All that should appear is the run of lines from the one containing "How far along" through the end of the records, each repeated exactly.
------------
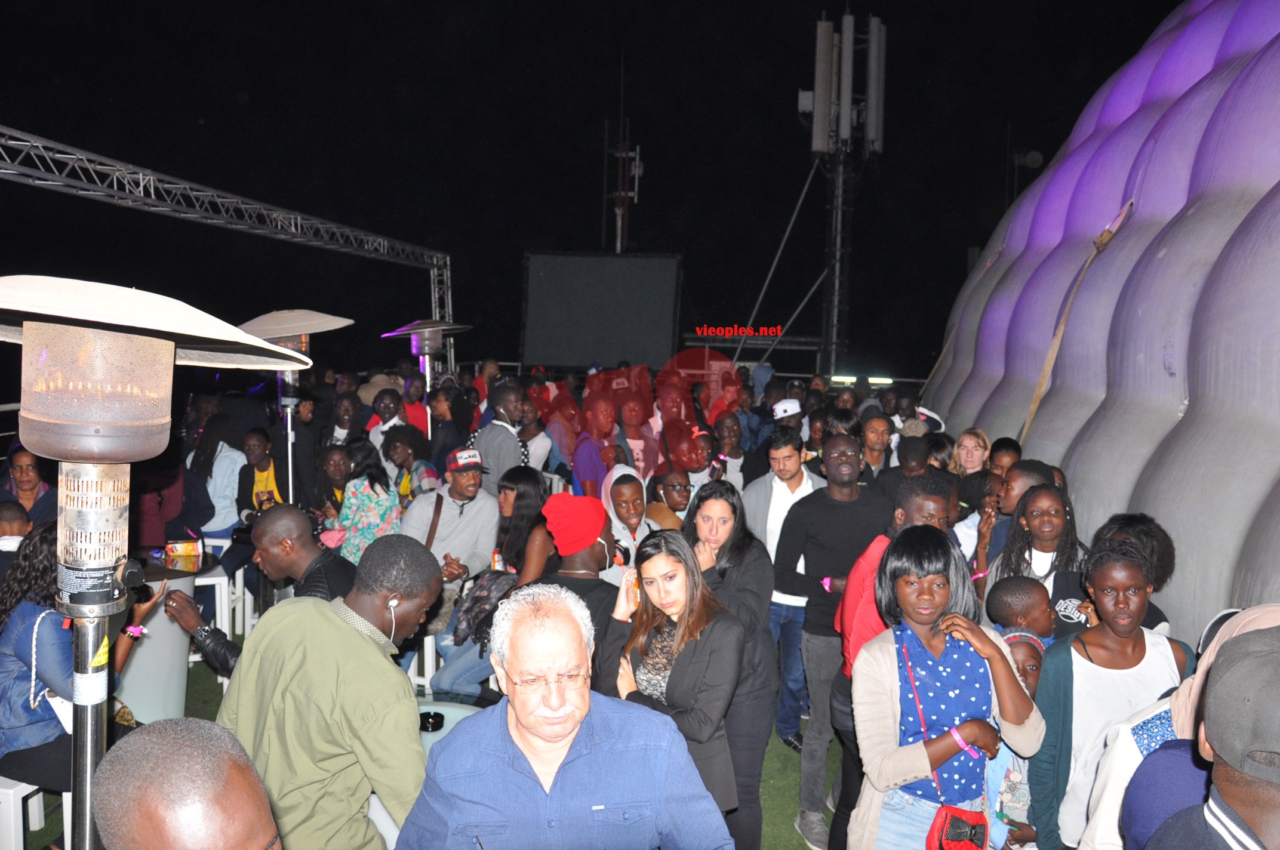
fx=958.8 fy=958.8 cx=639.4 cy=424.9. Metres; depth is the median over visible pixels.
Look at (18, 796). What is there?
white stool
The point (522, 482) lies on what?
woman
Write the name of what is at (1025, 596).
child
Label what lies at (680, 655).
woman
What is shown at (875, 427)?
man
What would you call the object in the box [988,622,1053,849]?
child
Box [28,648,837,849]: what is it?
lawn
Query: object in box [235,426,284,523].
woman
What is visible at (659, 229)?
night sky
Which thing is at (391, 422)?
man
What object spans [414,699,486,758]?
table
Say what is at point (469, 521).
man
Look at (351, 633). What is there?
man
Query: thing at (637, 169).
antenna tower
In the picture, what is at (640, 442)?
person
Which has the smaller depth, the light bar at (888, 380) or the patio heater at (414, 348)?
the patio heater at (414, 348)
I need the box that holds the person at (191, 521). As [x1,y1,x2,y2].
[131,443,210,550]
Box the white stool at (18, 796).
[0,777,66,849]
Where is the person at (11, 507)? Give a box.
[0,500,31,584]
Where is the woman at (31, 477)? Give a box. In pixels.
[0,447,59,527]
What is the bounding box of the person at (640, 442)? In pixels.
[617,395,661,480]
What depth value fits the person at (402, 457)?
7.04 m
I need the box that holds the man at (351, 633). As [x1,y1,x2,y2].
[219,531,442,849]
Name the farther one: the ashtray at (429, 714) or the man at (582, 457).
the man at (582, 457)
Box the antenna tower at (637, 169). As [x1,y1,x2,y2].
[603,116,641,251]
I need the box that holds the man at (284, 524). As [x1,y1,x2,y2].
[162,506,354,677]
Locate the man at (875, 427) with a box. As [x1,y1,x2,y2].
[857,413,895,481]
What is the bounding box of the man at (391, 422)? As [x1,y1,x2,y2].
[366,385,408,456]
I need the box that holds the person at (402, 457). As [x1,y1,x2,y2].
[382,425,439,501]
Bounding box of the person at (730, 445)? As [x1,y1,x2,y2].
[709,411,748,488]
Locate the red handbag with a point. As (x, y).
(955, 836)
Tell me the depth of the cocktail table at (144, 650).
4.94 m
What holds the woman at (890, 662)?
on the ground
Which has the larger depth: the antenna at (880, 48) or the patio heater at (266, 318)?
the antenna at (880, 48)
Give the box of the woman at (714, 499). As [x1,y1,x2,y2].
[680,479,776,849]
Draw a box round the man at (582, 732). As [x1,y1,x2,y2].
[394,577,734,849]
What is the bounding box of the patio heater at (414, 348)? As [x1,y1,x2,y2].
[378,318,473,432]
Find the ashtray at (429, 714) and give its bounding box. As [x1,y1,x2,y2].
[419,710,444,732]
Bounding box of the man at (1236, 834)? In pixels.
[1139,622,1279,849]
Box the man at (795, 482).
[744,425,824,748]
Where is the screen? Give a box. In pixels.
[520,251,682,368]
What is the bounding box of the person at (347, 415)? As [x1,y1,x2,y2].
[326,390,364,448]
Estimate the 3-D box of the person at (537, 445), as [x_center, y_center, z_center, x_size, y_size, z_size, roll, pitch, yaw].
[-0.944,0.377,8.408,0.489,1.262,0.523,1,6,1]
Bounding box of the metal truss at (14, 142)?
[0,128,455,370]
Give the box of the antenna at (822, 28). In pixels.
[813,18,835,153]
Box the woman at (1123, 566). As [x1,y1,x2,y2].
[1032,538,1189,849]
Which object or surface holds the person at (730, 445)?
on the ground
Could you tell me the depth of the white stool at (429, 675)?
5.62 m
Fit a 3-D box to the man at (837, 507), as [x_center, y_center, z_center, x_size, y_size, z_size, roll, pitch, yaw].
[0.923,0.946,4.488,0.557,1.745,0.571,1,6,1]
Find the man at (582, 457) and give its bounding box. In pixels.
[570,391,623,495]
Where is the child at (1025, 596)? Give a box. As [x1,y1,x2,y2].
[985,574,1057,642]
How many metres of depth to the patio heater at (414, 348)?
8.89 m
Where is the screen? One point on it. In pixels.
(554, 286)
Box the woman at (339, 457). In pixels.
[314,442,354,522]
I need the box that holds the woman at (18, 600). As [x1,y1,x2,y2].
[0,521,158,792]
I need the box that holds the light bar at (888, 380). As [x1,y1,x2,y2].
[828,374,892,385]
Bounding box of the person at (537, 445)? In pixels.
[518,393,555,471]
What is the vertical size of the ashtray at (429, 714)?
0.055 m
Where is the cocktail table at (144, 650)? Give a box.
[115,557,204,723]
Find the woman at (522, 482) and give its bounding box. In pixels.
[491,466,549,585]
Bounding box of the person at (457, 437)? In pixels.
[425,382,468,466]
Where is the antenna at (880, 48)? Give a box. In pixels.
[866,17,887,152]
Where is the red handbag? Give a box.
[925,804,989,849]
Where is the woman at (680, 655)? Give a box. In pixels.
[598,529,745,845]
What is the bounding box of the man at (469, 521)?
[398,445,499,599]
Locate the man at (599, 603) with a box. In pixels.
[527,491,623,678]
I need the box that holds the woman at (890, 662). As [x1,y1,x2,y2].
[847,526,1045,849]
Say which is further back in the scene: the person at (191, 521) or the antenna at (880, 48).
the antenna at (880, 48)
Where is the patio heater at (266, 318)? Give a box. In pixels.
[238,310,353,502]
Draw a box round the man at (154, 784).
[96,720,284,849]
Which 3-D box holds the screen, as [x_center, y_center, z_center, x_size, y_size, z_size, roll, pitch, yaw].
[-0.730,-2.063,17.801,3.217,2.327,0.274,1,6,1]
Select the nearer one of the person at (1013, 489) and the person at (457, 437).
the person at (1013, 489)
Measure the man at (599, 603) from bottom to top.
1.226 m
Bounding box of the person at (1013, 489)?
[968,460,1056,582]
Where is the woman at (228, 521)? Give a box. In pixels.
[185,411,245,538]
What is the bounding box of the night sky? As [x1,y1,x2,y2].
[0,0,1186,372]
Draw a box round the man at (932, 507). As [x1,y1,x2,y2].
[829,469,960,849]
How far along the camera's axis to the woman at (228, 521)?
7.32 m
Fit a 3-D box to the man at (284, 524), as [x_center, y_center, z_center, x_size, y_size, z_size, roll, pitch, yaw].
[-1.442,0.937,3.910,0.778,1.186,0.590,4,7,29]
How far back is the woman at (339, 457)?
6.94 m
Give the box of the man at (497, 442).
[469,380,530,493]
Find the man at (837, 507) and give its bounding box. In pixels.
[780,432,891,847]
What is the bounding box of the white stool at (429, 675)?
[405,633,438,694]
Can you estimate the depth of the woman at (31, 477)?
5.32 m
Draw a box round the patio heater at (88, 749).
------------
SOLUTION TO THE PROBLEM:
How far along the camera's axis to the woman at (228, 521)?
7.32 m
Fit a 3-D box to the man at (284, 524), as [x_center, y_center, z_center, x_size, y_size, z_size, roll, pitch, yaw].
[-1.442,0.937,3.910,0.778,1.186,0.590,4,7,29]
How far back is the woman at (339, 457)?
6.94 m
Give the box of the man at (497, 442).
[469,380,530,493]
Find the man at (837, 507) and give its bounding box. In pixels.
[780,432,891,847]
What is the bounding box of the white stool at (429, 675)?
[405,633,438,694]
Can you estimate the depth of the woman at (31, 477)?
5.32 m
Draw a box round the patio heater at (88, 749).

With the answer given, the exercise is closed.